◆ Brief
Reproduce the data below line for line, starting at the line that contains "text （１）辦理喘息、長期照顧-專業服務（居家護理、居家復健）等服務。 [268, 930, 1122, 967]" and ending at the line that contains "text ２、維持南彰化地區夜間及假日全天候24小時急診看診之需求。 [243, 405, 1122, 442]". Include both of those lines and nothing outside that range.

◆ Dataset extract
━━━━━━━━━━━━━━━━
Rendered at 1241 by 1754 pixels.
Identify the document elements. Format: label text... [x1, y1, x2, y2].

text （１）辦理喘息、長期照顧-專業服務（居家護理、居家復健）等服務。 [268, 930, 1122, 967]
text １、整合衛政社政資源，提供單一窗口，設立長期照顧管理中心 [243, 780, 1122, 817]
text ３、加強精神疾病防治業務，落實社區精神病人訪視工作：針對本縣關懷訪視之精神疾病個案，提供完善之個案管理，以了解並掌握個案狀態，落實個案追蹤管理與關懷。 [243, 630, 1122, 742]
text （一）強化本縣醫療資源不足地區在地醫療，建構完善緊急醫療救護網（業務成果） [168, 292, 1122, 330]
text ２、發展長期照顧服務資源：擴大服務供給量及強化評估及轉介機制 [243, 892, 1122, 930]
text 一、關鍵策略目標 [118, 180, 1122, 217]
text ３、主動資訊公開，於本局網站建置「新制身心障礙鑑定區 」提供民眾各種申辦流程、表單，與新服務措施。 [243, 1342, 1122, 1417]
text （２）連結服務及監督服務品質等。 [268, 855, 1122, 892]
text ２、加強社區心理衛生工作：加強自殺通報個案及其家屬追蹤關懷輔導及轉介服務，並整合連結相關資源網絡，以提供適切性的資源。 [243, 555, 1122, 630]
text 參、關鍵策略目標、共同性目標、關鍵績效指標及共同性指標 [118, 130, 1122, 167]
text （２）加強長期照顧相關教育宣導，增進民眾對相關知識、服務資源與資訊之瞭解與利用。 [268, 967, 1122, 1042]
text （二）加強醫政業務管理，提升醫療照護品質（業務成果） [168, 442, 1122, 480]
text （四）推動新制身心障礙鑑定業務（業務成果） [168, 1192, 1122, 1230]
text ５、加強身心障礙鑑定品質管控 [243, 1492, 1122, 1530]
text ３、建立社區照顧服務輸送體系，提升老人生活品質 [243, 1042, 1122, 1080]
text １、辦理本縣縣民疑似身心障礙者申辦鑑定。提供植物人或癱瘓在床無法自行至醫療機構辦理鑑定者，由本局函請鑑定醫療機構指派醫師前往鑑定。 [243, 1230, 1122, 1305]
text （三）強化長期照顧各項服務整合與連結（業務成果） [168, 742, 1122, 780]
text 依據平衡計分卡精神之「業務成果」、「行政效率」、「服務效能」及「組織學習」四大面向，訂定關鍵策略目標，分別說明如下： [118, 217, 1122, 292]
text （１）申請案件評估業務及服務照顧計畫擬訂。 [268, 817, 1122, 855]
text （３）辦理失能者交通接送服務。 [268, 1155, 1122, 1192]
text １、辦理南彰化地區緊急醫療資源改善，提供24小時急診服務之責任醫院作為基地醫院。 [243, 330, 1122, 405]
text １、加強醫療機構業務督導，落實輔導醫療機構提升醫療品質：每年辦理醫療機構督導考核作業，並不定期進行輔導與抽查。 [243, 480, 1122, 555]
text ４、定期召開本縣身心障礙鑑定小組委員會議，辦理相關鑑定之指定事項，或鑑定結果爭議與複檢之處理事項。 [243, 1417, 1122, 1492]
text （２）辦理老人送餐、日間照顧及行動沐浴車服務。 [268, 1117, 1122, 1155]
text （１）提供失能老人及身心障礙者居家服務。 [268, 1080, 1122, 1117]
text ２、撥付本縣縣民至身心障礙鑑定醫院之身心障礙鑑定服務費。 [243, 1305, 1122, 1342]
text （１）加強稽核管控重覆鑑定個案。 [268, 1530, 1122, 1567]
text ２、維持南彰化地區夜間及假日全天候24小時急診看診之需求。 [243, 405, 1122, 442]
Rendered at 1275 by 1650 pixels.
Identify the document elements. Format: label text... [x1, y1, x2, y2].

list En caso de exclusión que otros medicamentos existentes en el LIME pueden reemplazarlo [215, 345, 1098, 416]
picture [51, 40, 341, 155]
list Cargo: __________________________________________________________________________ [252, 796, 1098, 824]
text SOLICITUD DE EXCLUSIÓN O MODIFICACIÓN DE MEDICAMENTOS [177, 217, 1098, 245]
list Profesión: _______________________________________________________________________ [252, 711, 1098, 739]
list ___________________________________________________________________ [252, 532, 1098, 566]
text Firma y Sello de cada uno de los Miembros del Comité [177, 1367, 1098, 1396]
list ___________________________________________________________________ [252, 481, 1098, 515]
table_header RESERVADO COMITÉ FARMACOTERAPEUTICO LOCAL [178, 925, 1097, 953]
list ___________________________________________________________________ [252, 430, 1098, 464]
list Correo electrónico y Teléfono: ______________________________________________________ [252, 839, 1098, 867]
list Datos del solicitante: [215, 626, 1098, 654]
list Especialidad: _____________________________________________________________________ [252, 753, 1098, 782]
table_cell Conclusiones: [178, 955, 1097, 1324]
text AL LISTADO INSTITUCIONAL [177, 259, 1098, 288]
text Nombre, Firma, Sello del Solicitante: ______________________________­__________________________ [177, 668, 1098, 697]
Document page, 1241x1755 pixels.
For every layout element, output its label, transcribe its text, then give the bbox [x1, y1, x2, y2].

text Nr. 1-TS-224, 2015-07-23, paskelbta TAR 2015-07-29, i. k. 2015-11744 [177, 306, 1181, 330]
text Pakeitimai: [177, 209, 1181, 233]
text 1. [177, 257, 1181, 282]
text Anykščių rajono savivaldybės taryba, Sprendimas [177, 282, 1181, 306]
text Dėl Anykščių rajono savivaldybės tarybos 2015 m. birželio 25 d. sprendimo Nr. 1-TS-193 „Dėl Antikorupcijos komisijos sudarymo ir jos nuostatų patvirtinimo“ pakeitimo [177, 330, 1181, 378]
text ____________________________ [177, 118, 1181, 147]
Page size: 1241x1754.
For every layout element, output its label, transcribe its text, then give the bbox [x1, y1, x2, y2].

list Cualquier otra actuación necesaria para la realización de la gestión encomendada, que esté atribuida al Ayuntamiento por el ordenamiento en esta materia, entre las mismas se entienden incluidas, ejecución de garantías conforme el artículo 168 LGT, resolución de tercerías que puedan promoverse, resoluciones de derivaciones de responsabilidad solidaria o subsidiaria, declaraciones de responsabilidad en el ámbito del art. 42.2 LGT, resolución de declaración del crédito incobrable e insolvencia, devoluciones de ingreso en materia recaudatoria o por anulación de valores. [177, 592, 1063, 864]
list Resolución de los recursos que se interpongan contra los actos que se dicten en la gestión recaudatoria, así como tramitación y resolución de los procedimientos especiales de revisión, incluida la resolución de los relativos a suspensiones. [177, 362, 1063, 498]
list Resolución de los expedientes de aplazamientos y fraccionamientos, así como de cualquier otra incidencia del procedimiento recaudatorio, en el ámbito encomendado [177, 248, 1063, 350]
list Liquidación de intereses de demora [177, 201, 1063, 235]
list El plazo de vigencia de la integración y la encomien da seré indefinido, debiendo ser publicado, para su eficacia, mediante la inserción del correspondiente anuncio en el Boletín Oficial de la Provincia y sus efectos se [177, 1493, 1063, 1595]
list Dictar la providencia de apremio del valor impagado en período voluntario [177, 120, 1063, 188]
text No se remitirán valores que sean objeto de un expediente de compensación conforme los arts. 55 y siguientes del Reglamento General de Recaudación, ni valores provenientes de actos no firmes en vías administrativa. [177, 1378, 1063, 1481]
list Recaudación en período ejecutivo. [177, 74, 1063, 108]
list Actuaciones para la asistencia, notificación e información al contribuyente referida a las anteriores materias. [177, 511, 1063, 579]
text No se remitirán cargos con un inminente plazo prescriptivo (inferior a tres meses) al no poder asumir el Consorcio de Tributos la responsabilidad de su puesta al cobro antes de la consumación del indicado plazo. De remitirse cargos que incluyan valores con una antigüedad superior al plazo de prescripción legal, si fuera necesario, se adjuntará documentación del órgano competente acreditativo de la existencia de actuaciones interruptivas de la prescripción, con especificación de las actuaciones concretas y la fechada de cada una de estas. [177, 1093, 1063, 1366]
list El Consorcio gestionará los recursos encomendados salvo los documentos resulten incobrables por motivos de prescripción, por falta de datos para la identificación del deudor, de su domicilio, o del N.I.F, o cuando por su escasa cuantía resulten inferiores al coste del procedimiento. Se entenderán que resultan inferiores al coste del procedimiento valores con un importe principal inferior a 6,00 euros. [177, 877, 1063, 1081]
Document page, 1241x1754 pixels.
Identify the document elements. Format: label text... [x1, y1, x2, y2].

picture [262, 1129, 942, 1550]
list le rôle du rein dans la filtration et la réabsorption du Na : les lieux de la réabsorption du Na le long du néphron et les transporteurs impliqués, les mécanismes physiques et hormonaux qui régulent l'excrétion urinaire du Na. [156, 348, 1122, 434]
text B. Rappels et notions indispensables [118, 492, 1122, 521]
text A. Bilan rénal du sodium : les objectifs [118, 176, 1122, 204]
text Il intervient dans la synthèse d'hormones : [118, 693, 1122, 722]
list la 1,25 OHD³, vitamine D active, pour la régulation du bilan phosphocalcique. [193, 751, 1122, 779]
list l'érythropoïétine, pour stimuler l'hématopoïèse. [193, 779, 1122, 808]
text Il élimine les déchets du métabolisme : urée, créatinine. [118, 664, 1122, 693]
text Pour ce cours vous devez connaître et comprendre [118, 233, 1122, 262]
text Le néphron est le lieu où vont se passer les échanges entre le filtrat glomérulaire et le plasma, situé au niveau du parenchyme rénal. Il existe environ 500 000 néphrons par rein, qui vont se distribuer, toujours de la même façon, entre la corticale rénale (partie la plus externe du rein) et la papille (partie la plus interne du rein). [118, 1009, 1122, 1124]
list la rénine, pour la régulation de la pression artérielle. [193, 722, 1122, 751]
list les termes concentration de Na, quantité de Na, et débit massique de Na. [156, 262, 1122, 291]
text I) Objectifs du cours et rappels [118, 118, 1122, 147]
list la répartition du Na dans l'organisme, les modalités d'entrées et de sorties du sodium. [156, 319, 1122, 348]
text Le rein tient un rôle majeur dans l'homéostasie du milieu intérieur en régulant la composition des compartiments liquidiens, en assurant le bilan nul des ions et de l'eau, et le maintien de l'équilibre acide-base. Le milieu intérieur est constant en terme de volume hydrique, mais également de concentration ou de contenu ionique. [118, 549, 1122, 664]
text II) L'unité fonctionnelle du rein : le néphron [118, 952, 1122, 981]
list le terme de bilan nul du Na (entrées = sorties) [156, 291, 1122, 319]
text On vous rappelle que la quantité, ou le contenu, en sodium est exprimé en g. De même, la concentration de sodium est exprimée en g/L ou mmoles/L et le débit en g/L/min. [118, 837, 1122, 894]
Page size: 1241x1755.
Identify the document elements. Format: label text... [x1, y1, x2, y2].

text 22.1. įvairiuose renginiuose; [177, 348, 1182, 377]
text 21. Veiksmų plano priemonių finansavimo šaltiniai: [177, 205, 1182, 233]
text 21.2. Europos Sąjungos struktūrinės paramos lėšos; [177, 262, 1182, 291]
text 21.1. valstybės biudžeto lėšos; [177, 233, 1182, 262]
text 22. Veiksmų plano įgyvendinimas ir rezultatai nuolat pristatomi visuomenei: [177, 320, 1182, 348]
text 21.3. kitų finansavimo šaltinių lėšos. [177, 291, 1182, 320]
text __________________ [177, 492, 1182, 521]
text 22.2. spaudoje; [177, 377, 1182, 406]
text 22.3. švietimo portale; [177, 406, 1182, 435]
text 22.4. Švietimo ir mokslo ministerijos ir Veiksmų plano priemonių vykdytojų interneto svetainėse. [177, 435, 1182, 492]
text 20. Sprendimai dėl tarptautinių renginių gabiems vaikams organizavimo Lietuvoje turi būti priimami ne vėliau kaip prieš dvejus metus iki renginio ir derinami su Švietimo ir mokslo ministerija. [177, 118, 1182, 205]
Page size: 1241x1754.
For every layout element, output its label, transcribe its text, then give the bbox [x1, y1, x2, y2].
━━━━━━━━━━━━━━━━
◆ Full response
text （１）辦理喘息、長期照顧-專業服務（居家護理、居家復健）等服務。 [268, 930, 1122, 967]
text １、整合衛政社政資源，提供單一窗口，設立長期照顧管理中心 [243, 780, 1122, 817]
text ３、加強精神疾病防治業務，落實社區精神病人訪視工作：針對本縣關懷訪視之精神疾病個案，提供完善之個案管理，以了解並掌握個案狀態，落實個案追蹤管理與關懷。 [243, 630, 1122, 742]
text （一）強化本縣醫療資源不足地區在地醫療，建構完善緊急醫療救護網（業務成果） [168, 292, 1122, 330]
text ２、發展長期照顧服務資源：擴大服務供給量及強化評估及轉介機制 [243, 892, 1122, 930]
text 一、關鍵策略目標 [118, 180, 1122, 217]
text ３、主動資訊公開，於本局網站建置「新制身心障礙鑑定區 」提供民眾各種申辦流程、表單，與新服務措施。 [243, 1342, 1122, 1417]
text （２）連結服務及監督服務品質等。 [268, 855, 1122, 892]
text ２、加強社區心理衛生工作：加強自殺通報個案及其家屬追蹤關懷輔導及轉介服務，並整合連結相關資源網絡，以提供適切性的資源。 [243, 555, 1122, 630]
text 參、關鍵策略目標、共同性目標、關鍵績效指標及共同性指標 [118, 130, 1122, 167]
text （２）加強長期照顧相關教育宣導，增進民眾對相關知識、服務資源與資訊之瞭解與利用。 [268, 967, 1122, 1042]
text （二）加強醫政業務管理，提升醫療照護品質（業務成果） [168, 442, 1122, 480]
text （四）推動新制身心障礙鑑定業務（業務成果） [168, 1192, 1122, 1230]
text ５、加強身心障礙鑑定品質管控 [243, 1492, 1122, 1530]
text ３、建立社區照顧服務輸送體系，提升老人生活品質 [243, 1042, 1122, 1080]
text １、辦理本縣縣民疑似身心障礙者申辦鑑定。提供植物人或癱瘓在床無法自行至醫療機構辦理鑑定者，由本局函請鑑定醫療機構指派醫師前往鑑定。 [243, 1230, 1122, 1305]
text （三）強化長期照顧各項服務整合與連結（業務成果） [168, 742, 1122, 780]
text 依據平衡計分卡精神之「業務成果」、「行政效率」、「服務效能」及「組織學習」四大面向，訂定關鍵策略目標，分別說明如下： [118, 217, 1122, 292]
text （１）申請案件評估業務及服務照顧計畫擬訂。 [268, 817, 1122, 855]
text （３）辦理失能者交通接送服務。 [268, 1155, 1122, 1192]
text １、辦理南彰化地區緊急醫療資源改善，提供24小時急診服務之責任醫院作為基地醫院。 [243, 330, 1122, 405]
text １、加強醫療機構業務督導，落實輔導醫療機構提升醫療品質：每年辦理醫療機構督導考核作業，並不定期進行輔導與抽查。 [243, 480, 1122, 555]
text ４、定期召開本縣身心障礙鑑定小組委員會議，辦理相關鑑定之指定事項，或鑑定結果爭議與複檢之處理事項。 [243, 1417, 1122, 1492]
text （２）辦理老人送餐、日間照顧及行動沐浴車服務。 [268, 1117, 1122, 1155]
text （１）提供失能老人及身心障礙者居家服務。 [268, 1080, 1122, 1117]
text ２、撥付本縣縣民至身心障礙鑑定醫院之身心障礙鑑定服務費。 [243, 1305, 1122, 1342]
text （１）加強稽核管控重覆鑑定個案。 [268, 1530, 1122, 1567]
text ２、維持南彰化地區夜間及假日全天候24小時急診看診之需求。 [243, 405, 1122, 442]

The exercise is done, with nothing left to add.